**Action item**
Reproduce the data word for word, starting at its first line and ending at the line that contains "console and as", with both of those lines included.

**Supplied data**
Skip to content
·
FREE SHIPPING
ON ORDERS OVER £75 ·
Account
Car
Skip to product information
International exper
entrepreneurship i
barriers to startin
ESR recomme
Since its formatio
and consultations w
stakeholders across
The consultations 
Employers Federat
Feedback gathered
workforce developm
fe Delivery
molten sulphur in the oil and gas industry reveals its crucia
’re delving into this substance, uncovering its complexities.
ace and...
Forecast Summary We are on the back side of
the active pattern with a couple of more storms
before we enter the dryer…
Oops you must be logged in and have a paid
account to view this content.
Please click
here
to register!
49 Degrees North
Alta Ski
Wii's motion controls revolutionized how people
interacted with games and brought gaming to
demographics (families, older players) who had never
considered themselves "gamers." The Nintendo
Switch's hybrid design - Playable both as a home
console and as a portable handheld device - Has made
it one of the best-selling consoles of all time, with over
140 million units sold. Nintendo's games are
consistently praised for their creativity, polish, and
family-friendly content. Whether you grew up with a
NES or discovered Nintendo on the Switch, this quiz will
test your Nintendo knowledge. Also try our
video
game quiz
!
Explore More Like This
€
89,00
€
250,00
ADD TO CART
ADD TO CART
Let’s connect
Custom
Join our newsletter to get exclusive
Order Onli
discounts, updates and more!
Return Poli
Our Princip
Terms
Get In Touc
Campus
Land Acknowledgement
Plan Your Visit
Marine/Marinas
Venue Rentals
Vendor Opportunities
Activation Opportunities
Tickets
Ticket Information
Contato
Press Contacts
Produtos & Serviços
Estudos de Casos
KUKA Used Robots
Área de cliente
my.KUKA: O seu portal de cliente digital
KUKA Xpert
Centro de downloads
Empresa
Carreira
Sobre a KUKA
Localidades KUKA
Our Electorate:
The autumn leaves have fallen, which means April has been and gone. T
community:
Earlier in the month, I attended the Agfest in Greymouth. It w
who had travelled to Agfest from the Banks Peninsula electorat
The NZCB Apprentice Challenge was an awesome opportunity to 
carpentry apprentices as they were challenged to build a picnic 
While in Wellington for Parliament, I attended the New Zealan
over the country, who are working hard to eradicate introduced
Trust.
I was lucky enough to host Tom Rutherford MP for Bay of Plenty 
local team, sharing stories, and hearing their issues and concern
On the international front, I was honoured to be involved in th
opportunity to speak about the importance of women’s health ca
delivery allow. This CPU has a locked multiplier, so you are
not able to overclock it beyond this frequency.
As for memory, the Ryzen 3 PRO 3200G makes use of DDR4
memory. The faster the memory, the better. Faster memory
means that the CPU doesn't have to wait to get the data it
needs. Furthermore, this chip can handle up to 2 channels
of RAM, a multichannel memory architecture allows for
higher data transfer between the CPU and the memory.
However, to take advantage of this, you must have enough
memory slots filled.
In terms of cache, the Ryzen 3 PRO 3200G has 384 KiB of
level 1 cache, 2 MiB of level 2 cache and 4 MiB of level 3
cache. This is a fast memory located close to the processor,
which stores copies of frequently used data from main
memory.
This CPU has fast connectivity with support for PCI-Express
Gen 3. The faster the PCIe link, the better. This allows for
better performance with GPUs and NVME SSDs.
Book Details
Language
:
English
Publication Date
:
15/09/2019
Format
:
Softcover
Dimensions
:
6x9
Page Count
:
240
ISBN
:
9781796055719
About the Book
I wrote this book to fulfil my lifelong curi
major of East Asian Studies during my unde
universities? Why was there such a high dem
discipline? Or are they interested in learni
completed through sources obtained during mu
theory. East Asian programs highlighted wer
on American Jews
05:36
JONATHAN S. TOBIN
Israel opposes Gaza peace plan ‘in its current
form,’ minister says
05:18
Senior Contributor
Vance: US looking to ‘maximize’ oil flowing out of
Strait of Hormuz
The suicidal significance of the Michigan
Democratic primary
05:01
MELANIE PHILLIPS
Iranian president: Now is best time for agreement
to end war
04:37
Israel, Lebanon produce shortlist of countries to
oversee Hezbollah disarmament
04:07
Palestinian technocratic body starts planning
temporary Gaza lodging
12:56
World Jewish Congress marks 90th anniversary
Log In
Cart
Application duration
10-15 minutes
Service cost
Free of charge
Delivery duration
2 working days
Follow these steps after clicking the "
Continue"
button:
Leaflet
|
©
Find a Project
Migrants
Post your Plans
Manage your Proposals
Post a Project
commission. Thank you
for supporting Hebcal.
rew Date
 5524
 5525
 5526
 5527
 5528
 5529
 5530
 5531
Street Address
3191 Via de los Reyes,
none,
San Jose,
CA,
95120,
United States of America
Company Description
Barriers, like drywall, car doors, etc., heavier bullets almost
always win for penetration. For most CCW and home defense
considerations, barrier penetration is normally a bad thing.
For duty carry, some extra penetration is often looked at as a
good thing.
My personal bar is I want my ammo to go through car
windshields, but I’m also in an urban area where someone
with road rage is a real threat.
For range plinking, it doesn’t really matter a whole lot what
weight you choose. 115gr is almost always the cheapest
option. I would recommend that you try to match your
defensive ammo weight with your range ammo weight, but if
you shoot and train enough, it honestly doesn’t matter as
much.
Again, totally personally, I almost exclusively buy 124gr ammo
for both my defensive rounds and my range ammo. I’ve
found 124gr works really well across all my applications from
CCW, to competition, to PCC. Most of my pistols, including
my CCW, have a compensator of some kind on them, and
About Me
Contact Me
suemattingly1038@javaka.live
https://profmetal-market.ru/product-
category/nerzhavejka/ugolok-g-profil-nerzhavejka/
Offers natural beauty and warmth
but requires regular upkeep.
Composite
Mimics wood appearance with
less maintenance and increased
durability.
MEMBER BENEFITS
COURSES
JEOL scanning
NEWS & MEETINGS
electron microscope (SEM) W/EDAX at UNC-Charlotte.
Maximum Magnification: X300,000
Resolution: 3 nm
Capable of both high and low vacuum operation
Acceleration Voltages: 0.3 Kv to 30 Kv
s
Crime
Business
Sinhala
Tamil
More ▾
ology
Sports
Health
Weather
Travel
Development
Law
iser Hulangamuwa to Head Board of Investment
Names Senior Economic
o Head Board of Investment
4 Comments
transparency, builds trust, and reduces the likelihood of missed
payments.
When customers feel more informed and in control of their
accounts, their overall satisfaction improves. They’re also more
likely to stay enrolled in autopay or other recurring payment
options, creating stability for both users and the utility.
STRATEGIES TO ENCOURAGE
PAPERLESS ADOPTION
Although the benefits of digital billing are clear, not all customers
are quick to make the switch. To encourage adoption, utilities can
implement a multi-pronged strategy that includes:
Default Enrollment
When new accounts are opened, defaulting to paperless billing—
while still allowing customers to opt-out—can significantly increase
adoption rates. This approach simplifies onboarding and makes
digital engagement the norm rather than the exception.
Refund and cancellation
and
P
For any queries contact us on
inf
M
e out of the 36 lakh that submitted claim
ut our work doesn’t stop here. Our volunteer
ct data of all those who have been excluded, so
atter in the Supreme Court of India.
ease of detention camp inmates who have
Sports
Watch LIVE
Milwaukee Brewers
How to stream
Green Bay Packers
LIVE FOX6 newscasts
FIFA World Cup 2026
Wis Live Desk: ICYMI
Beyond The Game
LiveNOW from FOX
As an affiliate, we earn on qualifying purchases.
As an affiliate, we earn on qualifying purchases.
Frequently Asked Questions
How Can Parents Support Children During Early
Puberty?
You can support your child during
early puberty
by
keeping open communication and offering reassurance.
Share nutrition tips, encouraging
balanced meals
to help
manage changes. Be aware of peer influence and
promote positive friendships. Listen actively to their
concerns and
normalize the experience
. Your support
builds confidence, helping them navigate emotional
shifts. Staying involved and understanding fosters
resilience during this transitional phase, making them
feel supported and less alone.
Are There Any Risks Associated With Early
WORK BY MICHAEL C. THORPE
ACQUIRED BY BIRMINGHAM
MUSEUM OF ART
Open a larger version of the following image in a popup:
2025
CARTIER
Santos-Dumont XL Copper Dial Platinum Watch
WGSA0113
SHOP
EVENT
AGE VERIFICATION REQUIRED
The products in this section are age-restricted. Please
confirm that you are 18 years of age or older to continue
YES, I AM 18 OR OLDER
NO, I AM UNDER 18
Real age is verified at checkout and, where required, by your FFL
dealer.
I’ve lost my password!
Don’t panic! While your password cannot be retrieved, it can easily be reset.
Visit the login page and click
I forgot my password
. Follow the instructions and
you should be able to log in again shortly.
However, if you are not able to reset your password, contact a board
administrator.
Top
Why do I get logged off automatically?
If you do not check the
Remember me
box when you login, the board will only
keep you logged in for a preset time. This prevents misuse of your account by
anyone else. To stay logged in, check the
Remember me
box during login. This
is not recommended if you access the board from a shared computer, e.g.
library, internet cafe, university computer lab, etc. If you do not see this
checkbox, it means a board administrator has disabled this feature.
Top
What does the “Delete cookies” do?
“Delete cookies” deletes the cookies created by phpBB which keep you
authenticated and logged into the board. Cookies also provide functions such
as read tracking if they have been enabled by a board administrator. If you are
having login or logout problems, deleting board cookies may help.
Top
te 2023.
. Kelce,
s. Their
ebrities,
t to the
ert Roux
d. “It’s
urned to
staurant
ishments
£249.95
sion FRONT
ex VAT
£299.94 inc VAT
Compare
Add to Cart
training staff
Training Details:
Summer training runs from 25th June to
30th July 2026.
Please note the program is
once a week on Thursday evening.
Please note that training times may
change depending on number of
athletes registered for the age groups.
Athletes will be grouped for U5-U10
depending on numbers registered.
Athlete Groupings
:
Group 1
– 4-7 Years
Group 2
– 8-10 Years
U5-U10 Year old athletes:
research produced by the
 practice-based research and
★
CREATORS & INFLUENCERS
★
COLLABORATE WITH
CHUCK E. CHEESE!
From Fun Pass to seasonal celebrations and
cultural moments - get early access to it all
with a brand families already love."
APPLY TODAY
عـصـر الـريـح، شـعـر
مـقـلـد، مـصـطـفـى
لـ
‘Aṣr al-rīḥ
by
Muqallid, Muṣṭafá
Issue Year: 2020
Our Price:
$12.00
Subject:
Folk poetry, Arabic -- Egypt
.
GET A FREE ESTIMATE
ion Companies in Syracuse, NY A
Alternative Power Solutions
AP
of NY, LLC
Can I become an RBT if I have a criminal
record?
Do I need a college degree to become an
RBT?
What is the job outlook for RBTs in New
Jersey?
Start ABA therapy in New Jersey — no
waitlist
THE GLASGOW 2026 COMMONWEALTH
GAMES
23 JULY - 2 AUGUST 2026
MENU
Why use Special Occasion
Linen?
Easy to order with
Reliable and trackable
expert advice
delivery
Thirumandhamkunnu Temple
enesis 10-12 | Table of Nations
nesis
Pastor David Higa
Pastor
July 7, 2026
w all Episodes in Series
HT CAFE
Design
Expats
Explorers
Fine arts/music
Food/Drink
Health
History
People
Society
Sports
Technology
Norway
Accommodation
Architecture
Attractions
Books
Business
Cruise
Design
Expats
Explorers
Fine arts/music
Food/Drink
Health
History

**Output**
Skip to content
·
FREE SHIPPING
ON ORDERS OVER £75 ·
Account
Car
Skip to product information
International exper
entrepreneurship i
barriers to startin
ESR recomme
Since its formatio
and consultations w
stakeholders across
The consultations 
Employers Federat
Feedback gathered
workforce developm
fe Delivery
molten sulphur in the oil and gas industry reveals its crucia
’re delving into this substance, uncovering its complexities.
ace and...
Forecast Summary We are on the back side of
the active pattern with a couple of more storms
before we enter the dryer…
Oops you must be logged in and have a paid
account to view this content.
Please click
here
to register!
49 Degrees North
Alta Ski
Wii's motion controls revolutionized how people
interacted with games and brought gaming to
demographics (families, older players) who had never
considered themselves "gamers." The Nintendo
Switch's hybrid design - Playable both as a home
console and as a portable handheld device - Has made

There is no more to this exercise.